GIVEN PROBLEM - Update the lines from the beginning through the line that contains "list 7ª edição" by changing "layout element" to "page region". Keep everything else the same.

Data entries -

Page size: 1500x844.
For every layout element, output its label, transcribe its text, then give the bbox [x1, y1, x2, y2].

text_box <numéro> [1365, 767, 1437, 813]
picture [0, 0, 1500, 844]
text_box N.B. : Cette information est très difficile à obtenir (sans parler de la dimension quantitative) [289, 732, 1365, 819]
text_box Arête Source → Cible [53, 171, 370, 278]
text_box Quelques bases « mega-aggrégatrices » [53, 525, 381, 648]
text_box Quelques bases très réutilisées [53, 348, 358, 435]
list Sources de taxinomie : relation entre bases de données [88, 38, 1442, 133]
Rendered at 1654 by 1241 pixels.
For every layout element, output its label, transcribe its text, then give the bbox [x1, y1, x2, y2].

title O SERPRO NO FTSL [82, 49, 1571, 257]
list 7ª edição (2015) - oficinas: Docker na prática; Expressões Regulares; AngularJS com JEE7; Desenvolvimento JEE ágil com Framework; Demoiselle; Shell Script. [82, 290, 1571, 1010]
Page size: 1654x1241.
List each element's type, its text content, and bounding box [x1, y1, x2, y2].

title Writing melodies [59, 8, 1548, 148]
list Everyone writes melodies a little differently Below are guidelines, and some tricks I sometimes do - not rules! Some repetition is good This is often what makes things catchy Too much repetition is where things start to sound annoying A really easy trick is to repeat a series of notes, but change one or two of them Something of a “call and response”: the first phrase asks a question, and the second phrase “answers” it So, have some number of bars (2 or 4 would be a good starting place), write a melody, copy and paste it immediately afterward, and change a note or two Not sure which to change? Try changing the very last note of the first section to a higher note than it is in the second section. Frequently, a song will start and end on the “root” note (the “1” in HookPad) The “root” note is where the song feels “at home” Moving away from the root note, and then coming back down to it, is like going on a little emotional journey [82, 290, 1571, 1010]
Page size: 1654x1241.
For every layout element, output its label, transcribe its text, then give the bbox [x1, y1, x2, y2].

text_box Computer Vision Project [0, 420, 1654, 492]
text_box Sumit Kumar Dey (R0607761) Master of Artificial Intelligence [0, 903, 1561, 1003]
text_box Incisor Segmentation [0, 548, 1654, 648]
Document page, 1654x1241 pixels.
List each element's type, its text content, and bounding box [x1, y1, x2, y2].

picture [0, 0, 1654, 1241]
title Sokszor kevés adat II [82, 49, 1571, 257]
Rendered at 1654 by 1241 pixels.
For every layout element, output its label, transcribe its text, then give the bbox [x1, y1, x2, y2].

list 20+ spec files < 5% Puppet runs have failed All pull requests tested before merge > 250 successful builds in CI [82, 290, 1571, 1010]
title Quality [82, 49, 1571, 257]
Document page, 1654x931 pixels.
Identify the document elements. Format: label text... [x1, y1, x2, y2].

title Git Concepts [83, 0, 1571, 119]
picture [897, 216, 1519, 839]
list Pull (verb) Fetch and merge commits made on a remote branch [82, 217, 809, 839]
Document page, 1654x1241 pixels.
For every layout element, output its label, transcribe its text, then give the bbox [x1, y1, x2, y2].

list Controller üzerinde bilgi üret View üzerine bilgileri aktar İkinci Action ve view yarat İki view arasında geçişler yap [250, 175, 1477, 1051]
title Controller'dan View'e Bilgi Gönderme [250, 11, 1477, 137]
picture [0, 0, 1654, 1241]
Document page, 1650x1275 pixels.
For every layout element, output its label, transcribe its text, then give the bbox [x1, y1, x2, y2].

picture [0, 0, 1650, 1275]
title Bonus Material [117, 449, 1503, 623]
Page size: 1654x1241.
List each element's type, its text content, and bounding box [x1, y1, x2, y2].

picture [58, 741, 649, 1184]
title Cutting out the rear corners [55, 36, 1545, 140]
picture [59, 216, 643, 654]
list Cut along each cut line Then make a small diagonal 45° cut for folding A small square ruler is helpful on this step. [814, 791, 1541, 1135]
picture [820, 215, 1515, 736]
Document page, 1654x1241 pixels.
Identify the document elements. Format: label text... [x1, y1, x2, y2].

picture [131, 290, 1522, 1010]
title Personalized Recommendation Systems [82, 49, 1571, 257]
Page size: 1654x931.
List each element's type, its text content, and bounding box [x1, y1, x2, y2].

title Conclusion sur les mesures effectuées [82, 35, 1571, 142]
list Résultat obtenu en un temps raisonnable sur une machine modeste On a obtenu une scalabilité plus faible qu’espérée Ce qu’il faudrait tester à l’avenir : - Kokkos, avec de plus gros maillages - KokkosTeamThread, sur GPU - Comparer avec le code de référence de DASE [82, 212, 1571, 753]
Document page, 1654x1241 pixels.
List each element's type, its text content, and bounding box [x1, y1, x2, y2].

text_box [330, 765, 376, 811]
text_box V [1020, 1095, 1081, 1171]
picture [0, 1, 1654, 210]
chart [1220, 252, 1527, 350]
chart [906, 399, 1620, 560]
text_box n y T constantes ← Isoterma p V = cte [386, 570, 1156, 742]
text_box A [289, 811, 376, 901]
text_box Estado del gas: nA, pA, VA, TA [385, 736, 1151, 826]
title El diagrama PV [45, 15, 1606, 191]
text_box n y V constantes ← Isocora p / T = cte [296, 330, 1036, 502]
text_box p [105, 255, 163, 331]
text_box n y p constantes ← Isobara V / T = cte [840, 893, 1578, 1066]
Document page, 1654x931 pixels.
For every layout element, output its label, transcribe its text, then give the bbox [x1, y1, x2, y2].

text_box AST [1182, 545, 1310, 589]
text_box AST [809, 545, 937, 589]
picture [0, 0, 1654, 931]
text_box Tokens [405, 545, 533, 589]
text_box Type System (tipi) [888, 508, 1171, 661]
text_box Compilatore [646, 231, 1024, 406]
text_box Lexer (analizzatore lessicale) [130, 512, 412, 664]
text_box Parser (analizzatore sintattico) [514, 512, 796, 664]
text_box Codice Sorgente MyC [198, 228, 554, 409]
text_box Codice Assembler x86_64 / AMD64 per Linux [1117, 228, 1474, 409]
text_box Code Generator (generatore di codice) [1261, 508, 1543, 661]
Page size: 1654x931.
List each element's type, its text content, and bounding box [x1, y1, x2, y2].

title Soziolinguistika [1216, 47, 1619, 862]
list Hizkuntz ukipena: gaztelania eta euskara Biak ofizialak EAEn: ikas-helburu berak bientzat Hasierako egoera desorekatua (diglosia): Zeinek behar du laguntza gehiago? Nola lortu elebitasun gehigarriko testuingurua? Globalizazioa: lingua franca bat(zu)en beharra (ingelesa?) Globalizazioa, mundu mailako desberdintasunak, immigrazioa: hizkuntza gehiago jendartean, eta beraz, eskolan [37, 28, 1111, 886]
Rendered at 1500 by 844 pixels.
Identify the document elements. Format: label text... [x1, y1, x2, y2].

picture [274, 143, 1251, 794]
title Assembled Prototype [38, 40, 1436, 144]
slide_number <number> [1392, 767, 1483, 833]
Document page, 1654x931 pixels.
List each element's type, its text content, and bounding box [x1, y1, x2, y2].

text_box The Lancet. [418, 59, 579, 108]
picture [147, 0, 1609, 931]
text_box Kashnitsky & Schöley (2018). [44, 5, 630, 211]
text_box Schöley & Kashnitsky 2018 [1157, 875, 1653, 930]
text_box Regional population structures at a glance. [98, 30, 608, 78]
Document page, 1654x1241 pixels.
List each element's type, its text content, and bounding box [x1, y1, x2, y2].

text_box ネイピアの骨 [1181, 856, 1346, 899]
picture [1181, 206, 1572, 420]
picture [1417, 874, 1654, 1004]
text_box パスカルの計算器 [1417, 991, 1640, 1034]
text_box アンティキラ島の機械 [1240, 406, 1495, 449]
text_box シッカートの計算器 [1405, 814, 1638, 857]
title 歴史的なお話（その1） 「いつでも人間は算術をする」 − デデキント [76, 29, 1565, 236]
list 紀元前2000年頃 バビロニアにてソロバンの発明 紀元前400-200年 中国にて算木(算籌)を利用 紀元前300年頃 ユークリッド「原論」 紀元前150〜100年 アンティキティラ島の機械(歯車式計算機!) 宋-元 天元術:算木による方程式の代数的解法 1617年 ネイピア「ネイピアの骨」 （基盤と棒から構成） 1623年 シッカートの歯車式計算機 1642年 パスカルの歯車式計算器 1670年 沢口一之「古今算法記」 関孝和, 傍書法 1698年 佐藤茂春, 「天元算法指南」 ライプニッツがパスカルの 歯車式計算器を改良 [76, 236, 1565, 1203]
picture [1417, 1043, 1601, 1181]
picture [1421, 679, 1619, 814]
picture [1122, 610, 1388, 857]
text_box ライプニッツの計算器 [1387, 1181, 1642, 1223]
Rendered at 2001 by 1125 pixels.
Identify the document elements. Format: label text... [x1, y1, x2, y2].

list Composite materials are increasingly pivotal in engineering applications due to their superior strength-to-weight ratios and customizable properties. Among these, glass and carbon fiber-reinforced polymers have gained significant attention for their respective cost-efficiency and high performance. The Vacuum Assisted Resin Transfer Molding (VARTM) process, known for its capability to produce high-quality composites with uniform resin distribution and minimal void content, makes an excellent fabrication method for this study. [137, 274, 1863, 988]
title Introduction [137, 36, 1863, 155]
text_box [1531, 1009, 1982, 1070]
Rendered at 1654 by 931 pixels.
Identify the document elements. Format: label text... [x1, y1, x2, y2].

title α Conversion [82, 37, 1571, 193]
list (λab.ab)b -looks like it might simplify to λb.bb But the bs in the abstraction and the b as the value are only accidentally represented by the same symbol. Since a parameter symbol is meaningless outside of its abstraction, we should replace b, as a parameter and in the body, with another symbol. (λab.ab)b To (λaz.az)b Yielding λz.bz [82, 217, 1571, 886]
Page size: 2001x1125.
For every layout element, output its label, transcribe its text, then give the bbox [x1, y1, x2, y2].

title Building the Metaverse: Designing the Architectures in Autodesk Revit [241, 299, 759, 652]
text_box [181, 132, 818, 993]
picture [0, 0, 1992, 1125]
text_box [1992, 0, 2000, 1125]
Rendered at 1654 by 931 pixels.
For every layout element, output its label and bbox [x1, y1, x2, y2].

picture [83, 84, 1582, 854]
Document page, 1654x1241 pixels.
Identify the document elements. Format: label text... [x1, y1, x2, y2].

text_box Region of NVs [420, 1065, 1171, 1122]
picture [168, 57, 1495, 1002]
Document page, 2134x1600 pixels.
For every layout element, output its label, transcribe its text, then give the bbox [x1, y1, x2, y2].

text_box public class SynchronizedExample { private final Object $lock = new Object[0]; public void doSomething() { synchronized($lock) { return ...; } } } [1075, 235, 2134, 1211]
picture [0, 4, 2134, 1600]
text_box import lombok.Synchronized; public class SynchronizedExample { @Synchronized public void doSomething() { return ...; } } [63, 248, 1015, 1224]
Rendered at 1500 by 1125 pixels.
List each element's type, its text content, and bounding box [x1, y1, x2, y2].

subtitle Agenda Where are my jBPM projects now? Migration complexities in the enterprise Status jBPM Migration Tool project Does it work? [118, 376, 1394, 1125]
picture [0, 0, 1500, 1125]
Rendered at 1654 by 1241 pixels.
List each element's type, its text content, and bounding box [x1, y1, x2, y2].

SOLVED EXERCISE -
Page size: 1500x844.
For every page region, output its label, transcribe its text, then give the bbox [x1, y1, x2, y2].

text_box <numéro> [1365, 767, 1437, 813]
picture [0, 0, 1500, 844]
text_box N.B. : Cette information est très difficile à obtenir (sans parler de la dimension quantitative) [289, 732, 1365, 819]
text_box Arête Source → Cible [53, 171, 370, 278]
text_box Quelques bases « mega-aggrégatrices » [53, 525, 381, 648]
text_box Quelques bases très réutilisées [53, 348, 358, 435]
list Sources de taxinomie : relation entre bases de données [88, 38, 1442, 133]
Rendered at 1654 by 1241 pixels.
For every page region, output its label, transcribe its text, then give the bbox [x1, y1, x2, y2].

title O SERPRO NO FTSL [82, 49, 1571, 257]
list 7ª edição (2015) - oficinas: Docker na prática; Expressões Regulares; AngularJS com JEE7; Desenvolvimento JEE ágil com Framework; Demoiselle; Shell Script. [82, 290, 1571, 1010]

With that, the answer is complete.